--- Your task ---
Extend the passage on how resistant pathogens spread in hospitals, starting after its final sentence.

--- Study text ---

_ _ _ _

It is important to recognize inadequate handwashing and the contaminated hand as the major factor responsible for the transmission of resistant pathogens in the hospital setting. One must not, however, unduly downplay the role of other vehicles in such transmission. It is often difficult to demonstrate the importance of environmental contamination in causing nosocomial infections, but there are sufficient examples in the literature of such occurrences to remind us that in certain settings environmental contamination clearly does lead to infection. Shared equipment such as electric thermometers (33), stethoscopes (34), endoscopes (35), breast pumps (36), and respiratory equipment (37) have all been implicated as vehicles for transmission of resistant pathogens. Similarly, plumbing fixtures have been responsible for outbreaks of resistant Pseudomonas aeruginosa (38) and Enterobacter cloacae (39) nosocomial infections, and contamination of an antiseptic containing soap led to an outbreak of Serratia marcescens infections in a neonatal intensive care unit (40).
Animate reservoirs may also play a role in the transmission of resistant bacteria, causing both endemic and epidemic nosocomial infections. The gastrointestinal tracts of both patients (41-44) and employees (41) have been identified as important reservoirs for resistant pathogens in hospital outbreaks. In the case of Clostridium difficile, asymptomatic colonization as well as symptomatic disease of the gastrointestinal tract remains the major reservoir of these organisms in endemic, hyperendemic, and outbreak settings (45,46). Colonized as well as symptomatic patients heavily contaminate multiple surfaces in their environment, as well as the hands of a substantial percentage of the health care workers caring for them.
Patients with chronic colonization of the urinary tract may be a source for nosocomial infections with resistant Gram-negative bacilli (47). Patients who have infected or colonized bum wounds with multiply resistant S. aureus (MRSA) heavily contaminate their immediate environment (48,49), leading to cross-infections in other patients in the unit. Similarly patients having pneumonia with MRSA can heavily contaminate their surroundings (14). While health care worker colonization with MRSA is infrequently a source of patient infections, certain health care workers do seem to have a tendency toward shedding the organism into the environment and transmitting the resistant bacteria to patients (50,51). Such transmission appears to be more likely when the health care worker has an upper respiratory tract infection or chronic dermatitis.

_ _ _ _

Dataset entries
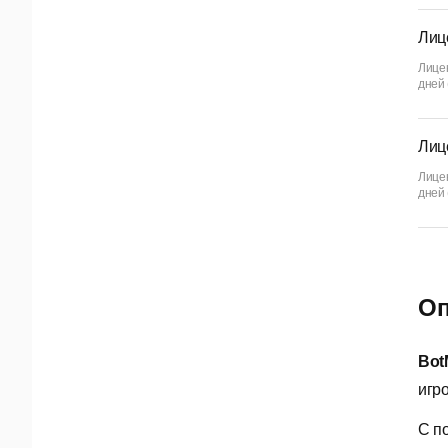
Лиц
Лице
дней 
Лиц
Лице
дней 
Оп
Bot
игр
С п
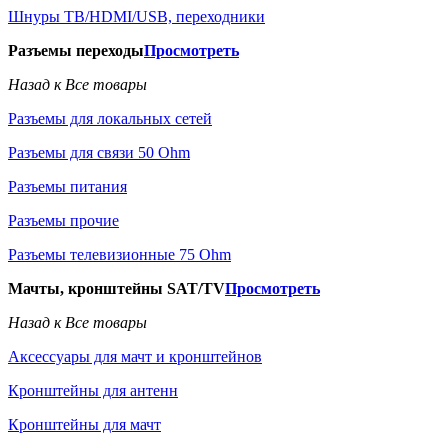
Шнуры ТВ/HDMI/USB, переходники
Разъемы переходы
Просмотреть
Назад к Все товары
Разъемы для локальных сетей
Разъемы для связи 50 Ohm
Разъемы питания
Разъемы прочие
Разъемы телевизионные 75 Ohm
Мачты, кронштейны SAT/TV
Просмотреть
Назад к Все товары
Аксессуары для мачт и кронштейнов
Кронштейны для антенн
Кронштейны для мачт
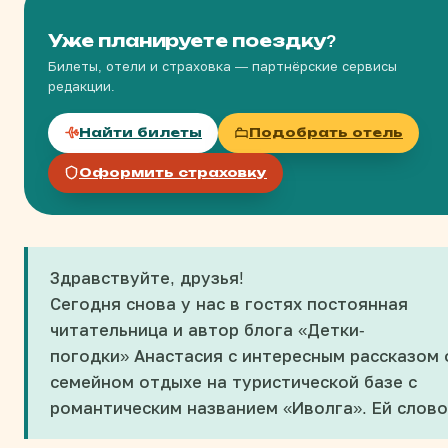
Уже планируете поездку?
Билеты, отели и страховка — партнёрские сервисы
редакции.
Найти билеты
Подобрать отель
Оформить страховку
Здравствуйте, друзья!
Сегодня снова у нас в гостях постоянная
читательница и автор блога «Детки-
погодки» Анастасия с интересным рассказом 
семейном отдыхе на туристической базе с
романтическим названием «Иволга». Ей слово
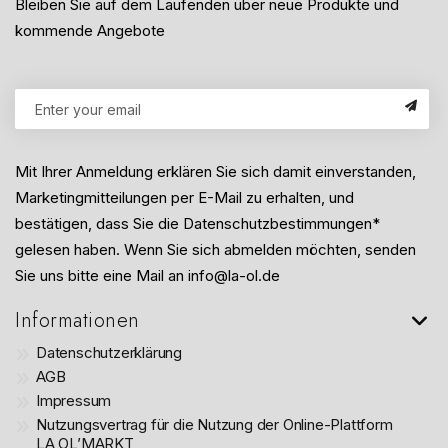
Bleiben Sie auf dem Laufenden über neue Produkte und
kommende Angebote
Mit Ihrer Anmeldung erklären Sie sich damit einverstanden,
Marketingmitteilungen per E-Mail zu erhalten, und
bestätigen, dass Sie die Datenschutzbestimmungen*
gelesen haben. Wenn Sie sich abmelden möchten, senden
Sie uns bitte eine Mail an info@la-ol.de
Informationen
Datenschutzerklärung
AGB
Impressum
Nutzungsvertrag für die Nutzung der Online-Plattform
LA OL’MARKT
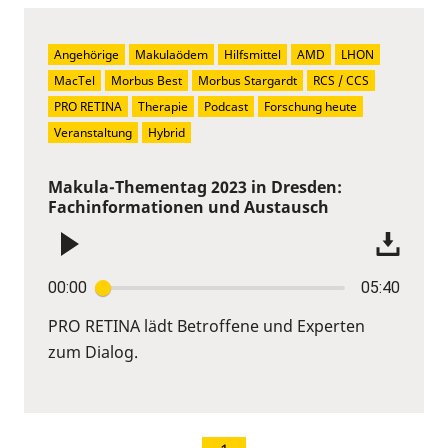
Angehörige
Makulaödem
Hilfsmittel
AMD
LHON
MacTel
Morbus Best
Morbus Stargardt
RCS / CCS
PRO RETINA
Therapie
Podcast
Forschung heute
Veranstaltung
Hybrid
Makula-Thementag 2023 in Dresden:
Fachinformationen und Austausch
00:00
05:40
PRO RETINA lädt Betroffene und Experten
zum Dialog.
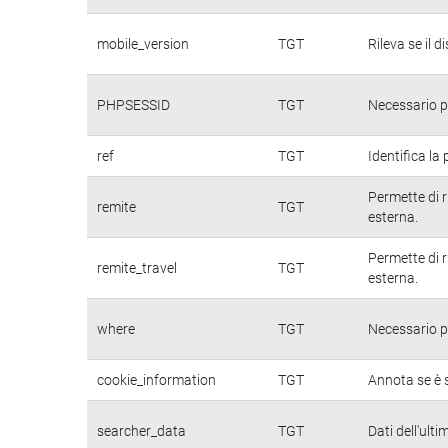
mobile_version
TGT
Rileva se il d
PHPSESSID
TGT
Necessario pe
ref
TGT
Identifica la 
Permette di r
remite
TGT
esterna.
Permette di r
remite_travel
TGT
esterna.
where
TGT
Necessario pe
cookie_information
TGT
Annota se è s
searcher_data
TGT
Dati dell'ulti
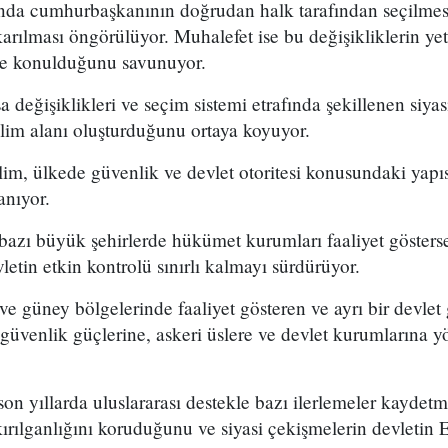
da cumhurbaşkanının doğrudan halk tarafından seçilmesi
karılması öngörülüyor. Muhalefet ise bu değişikliklerin yete
e konulduğunu savunuyor.
 değişiklikleri ve seçim sistemi etrafında şekillenen siyasi
ilim alanı oluşturduğunu ortaya koyuyor.
ilim, ülkede güvenlik ve devlet otoritesi konusundaki yap
anıyor.
azı büyük şehirlerde hükümet kurumları faaliyet gösters
letin etkin kontrolü sınırlı kalmayı sürdürüyor.
 ve güney bölgelerinde faaliyet gösteren ve ayrı bir devlet
güvenlik güçlerine, askeri üslere ve devlet kurumlarına yön
son yıllarda uluslararası destekle bazı ilerlemeler kayde
ılganlığını koruduğunu ve siyasi çekişmelerin devletin E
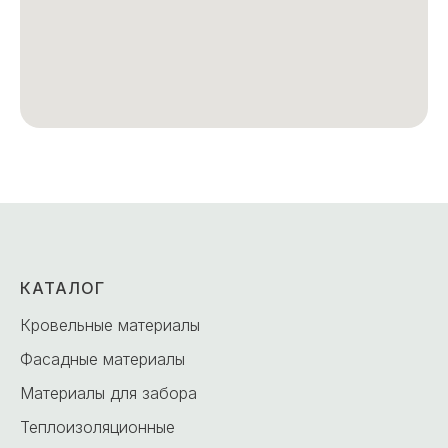
КАТАЛОГ
Кровельные материалы
Фасадные материалы
Материалы для забора
Теплоизоляционные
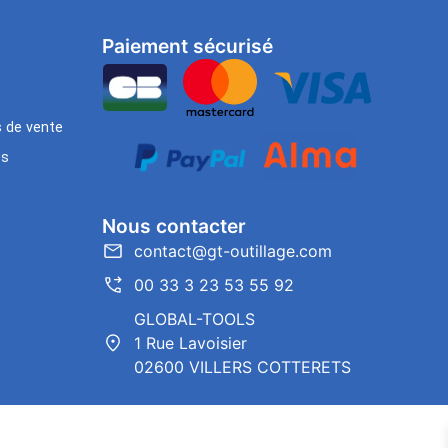
Paiement sécurisé
s de vente
es
Nous contacter
contact@gt-outillage.com
00 33 3 23 53 55 92
GLOBAL-TOOLS
1 Rue Lavoisier
02600 VILLERS COTTERETS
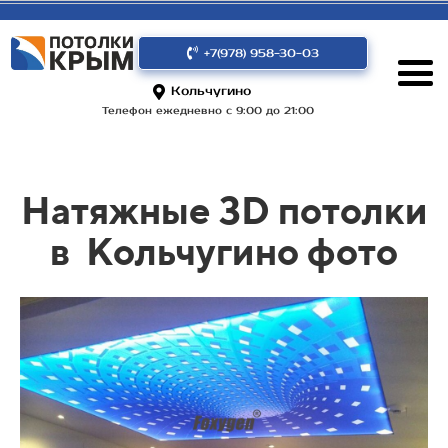
+7(978) 958-30-03
Кольчугино
Телефон ежедневно с 9:00 до 21:00
Натяжные 3D потолки
в
Кольчугино фото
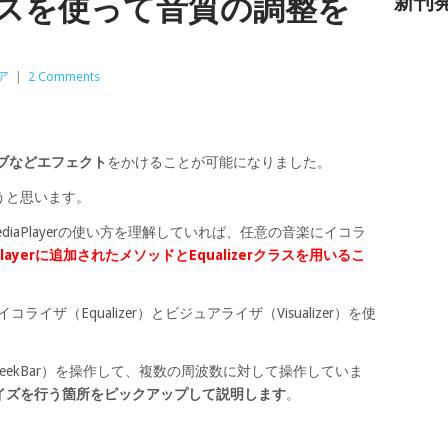
クラスを使って音質の調整を
新刊
ア
|
2 Comments
ブなどエフェクト
をかけることが可能になりました。
うと思います。
ediaPlayerの使い方を理解していれば、任意の音楽にイコラ
aPlayerに追加されたメソッドとEqualizerクラスを用いるこ
コライザ（Equalizer）とビジュアライザ（Visualizer）を使
eekBar）を操作して、複数の周波数に対して操作していま
イズを行う箇所をピックアップして説明します
。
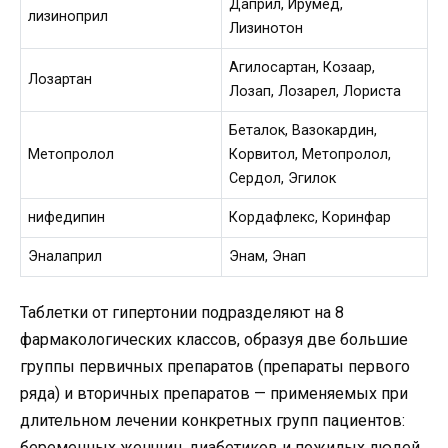
Даприл, Ирумед,
лизиноприл
Лизинотон
Агилосартан, Козаар,
Лозартан
Лозап, Лозарел, Лориста
Беталок, Вазокардин,
Метопролол
Корвитол, Метопролол,
Сердол, Эгилок
нифедипин
Кордафлекс, Коринфар
Эналаприл
Энам, Энап
Таблетки от гипертонии подразделяют на 8
фармакологических классов, образуя две большие
группы первичных препаратов (препараты первого
ряда) и вторичных препаратов — применяемых при
длительном лечении конкретных групп пациентов:
беременных женщин, диабетиков и пожилых людей.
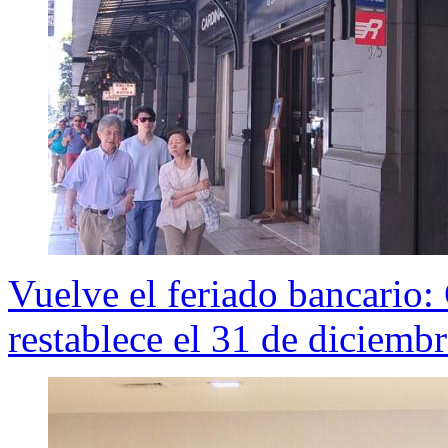
Vuelve el feriado bancario
restablece el 31 de diciemb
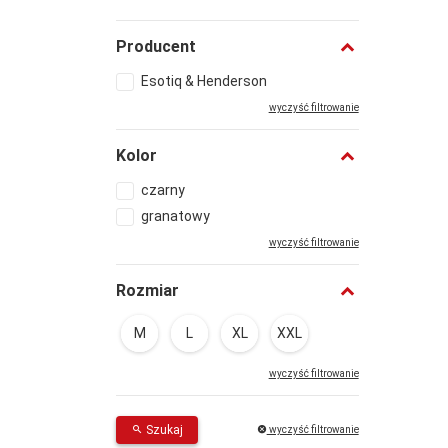
Producent
Esotiq & Henderson
wyczyść filtrowanie
Kolor
czarny
granatowy
wyczyść filtrowanie
Rozmiar
M
L
XL
XXL
wyczyść filtrowanie
Szukaj
wyczyść filtrowanie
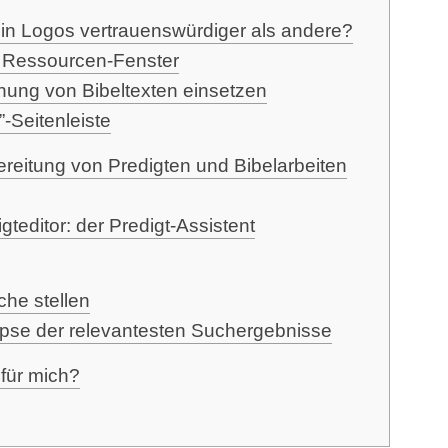
 in Logos ver­trau­ens­wür­di­ger als andere?
im Ressourcen-Fenster
­schung von Bibel­tex­ten einsetzen
”-Seitenleiste
be­rei­tung von Pre­dig­ten und Bibel­ar­bei­ten
dig­tedi­tor: der Predigt-Assistent
­che stellen
op­se der rele­van­tes­ten Suchergebnisse
 für mich?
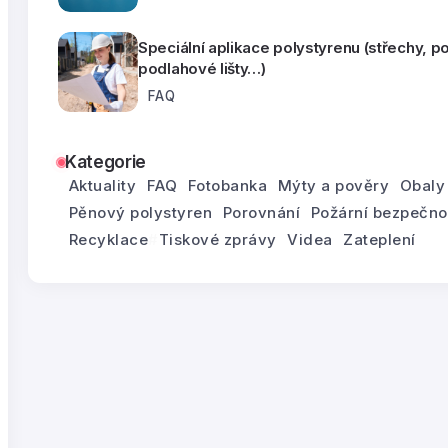
Speciální aplikace polystyrenu (střechy, p
podlahové lišty…)
FAQ
Kategorie
Aktuality
FAQ
Fotobanka
Mýty a pověry
Obaly
Pěnový polystyren
Porovnání
Požární bezpečno
Recyklace
Tiskové zprávy
Videa
Zateplení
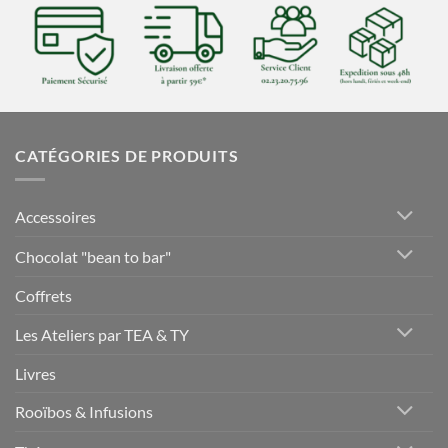
CATÉGORIES DE PRODUITS
Accessoires
Chocolat "bean to bar"
Coffrets
Les Ateliers par TEA & TY
Livres
Rooïbos & Infusions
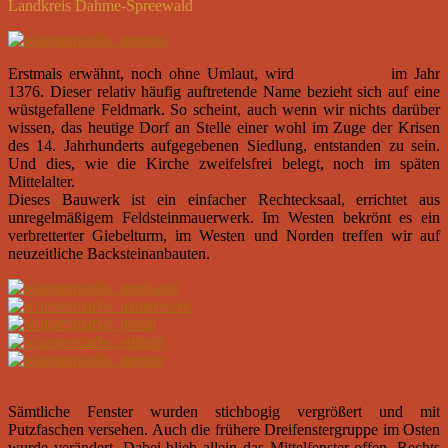
Landkreis Dahme-Spreewald
Erstmals erwähnt, noch ohne Umlaut, wird
Wustermarke
im Jahr
1376. Dieser relativ häufig auftretende Name bezieht sich auf eine
wüstgefallene Feldmark. So scheint, auch wenn wir nichts darüber
wissen, das heutige Dorf an Stelle einer wohl im Zuge der Krisen
des 14. Jahrhunderts aufgegebenen Siedlung, entstanden zu sein.
Und dies, wie die Kirche zweifelsfrei belegt, noch im späten
Mittelalter.
Dieses Bauwerk ist ein einfacher Rechtecksaal, errichtet aus
unregelmäßigem Feldsteinmauerwerk. Im Westen bekrönt es ein
verbretterter Giebelturm, im Westen und Norden treffen wir auf
neuzeitliche Backsteinanbauten.
Sämtliche Fenster wurden stichbogig vergrößert und mit
Putzfaschen versehen. Auch die frühere Dreifenstergruppe im Osten
wurde verändert. Dabei blieb allein das Mittelfenster offen. Rechts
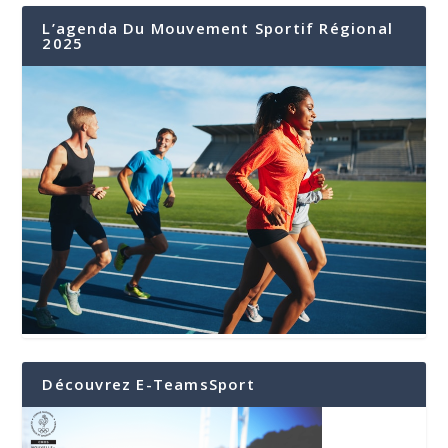
L’agenda Du Mouvement Sportif Régional
2025
Découvrez E-TeamsSport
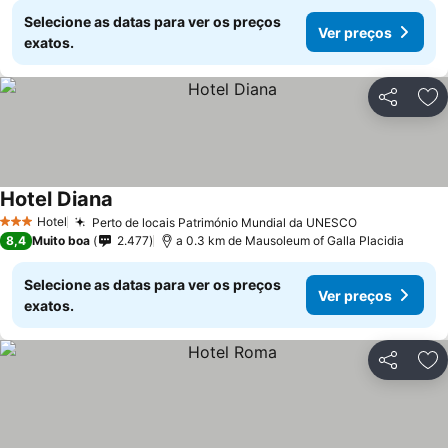
Selecione as datas para ver os preços
Ver preços
exatos.
Partilhar
Ad
Hotel Diana
Hotel
Perto de locais Património Mundial da UNESCO
3 Estrelas
8,4
Muito boa
2.477
a 0.3 km de Mausoleum of Galla Placidia
Selecione as datas para ver os preços
Ver preços
exatos.
Partilhar
Ad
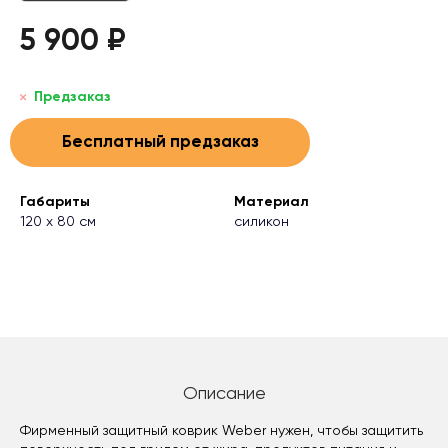
5 900 ₽
Предзаказ
Бесплатный предзаказ
Габариты
Материал
120 х 80 см
силикон
Описание
Фирменный защитный коврик Weber нужен, чтобы защитить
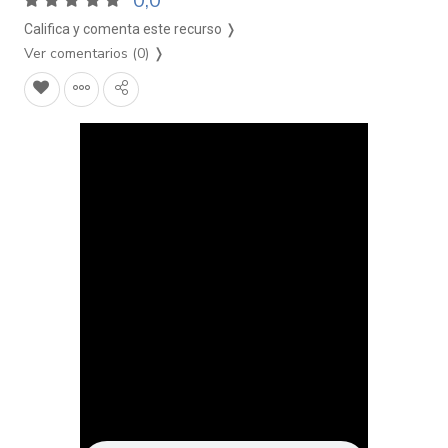
0,0
Califica y comenta este recurso ❭
Ver comentarios (0)
❭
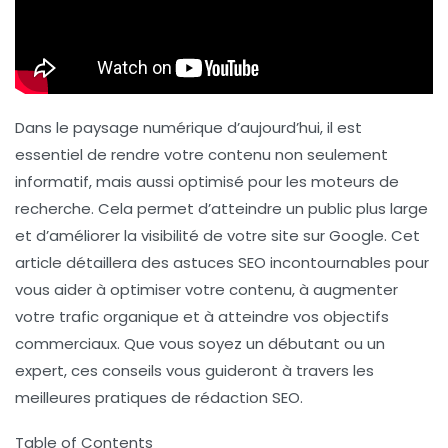
Dans le paysage numérique d’aujourd’hui, il est
essentiel de rendre votre contenu non seulement
informatif, mais aussi optimisé pour les moteurs de
recherche. Cela permet d’atteindre un public plus large
et d’améliorer la visibilité de votre site sur Google. Cet
article détaillera des
astuces SEO incontournables
pour
vous aider à optimiser votre contenu, à augmenter
votre trafic organique et à atteindre vos objectifs
commerciaux. Que vous soyez un débutant ou un
expert, ces conseils vous guideront à travers les
meilleures pratiques de rédaction SEO.
Table of Contents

_ _ _ _

--- Result of the task ---
The epidemiology of resistant microorganisms in the hospital environment involves the complex interplay of antibiotic use; the clustering of ill, immunocompromised patients; and both animate and inanimate vehicles and reservoirs. While the precise origin of these microbes is often not identified, it is clear that excessive antibiotic use creates the environment that promotes their amplification, with such use being greatest in the intensive care unit. As antibiotic use may vary widely between different specialties within the same institution, it should not surprise us that different resistance patterns, and different species of resistant organisms, may be seen in differing areas of the hospital. Under the selection pressure of excessive antibiotic use resistant organisms may reach quite high levels in reservoirs such as the gastrointestinal tract, the urinary tract, and the mucous membranes. Patients so colonized may be totally unrecognized by their care givers, allowing for the heavy contamination of the surrounding inanimate environment. The hands of health care workers caring for these patients may become contaminated by direct patient contact or by contact with the contaminated environment. As hand washing practices in the absence, or often in the presence, of isolation precautions are often not optimal (2), the hands of health care workers, contaminated with highly resistant pathogens, readily transmit these organisms to other patients on the unit. It is for these reasons that many feel that any control strategies for containing antimicrobial-resistant pathogens in the hospital setting must include good infection control technique (11,12,21).